I am persuaded this is the true state of things because of our experience of time. We are exiled from one moment to the next because we don’t have a choice whether we wish to leave that first moment. Time does not ask for our consideration or our decision; it boots us out. We are always alienated from our past, from the minute, the second, that just went by. To dream of returning to that minute, that second, is the work of memory. Against Eliot, Time Past is not Time Present. Time Past is Time Past, and memory is that pathetic effort to delude ourselves about the presentness of the past. There is only the exilic present. IS is an exile, an expatriate or a refugee, I AM already banished from Paradise.
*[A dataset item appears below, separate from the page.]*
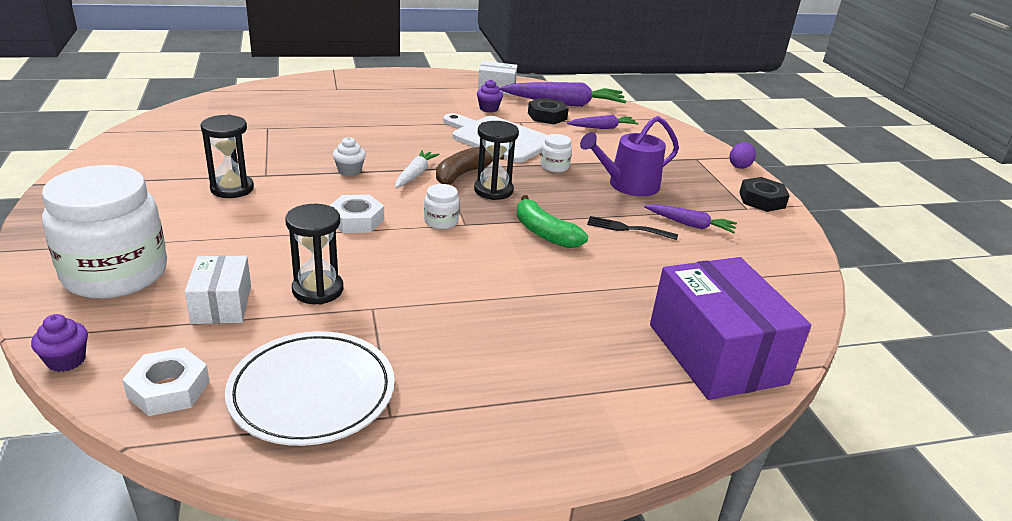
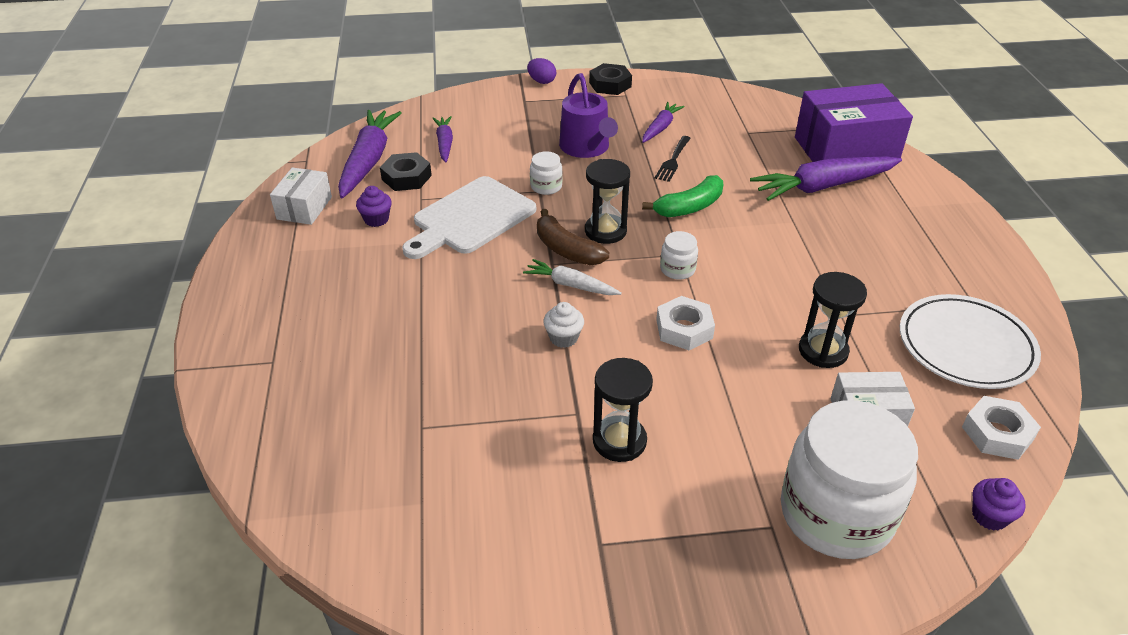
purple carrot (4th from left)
A poetry of place is necessarily nostalgic: New England, old England, Midwest, The West, East Coast, Ivory Coast are switcheroo versions of Eden. A poetry of time, however, is defiantly truthful about our outcast condition. Poetry, written and read in time, confesses the truth of our metaphysical condition: “Tomorrow and tomorrow and tomorrow...”
What are then our loyalties, as exiles, to the past? What does the past deserve of us when it is responsible for turning us out of the first place? Commemoration, intones the historian. Celebration, exults the chauvinist. I say the past deserves nothing of us. Let the dead bury the dead. My loyalties are to the living. Those living in the continuous present of pain, those who pain. And those in the presence of joy.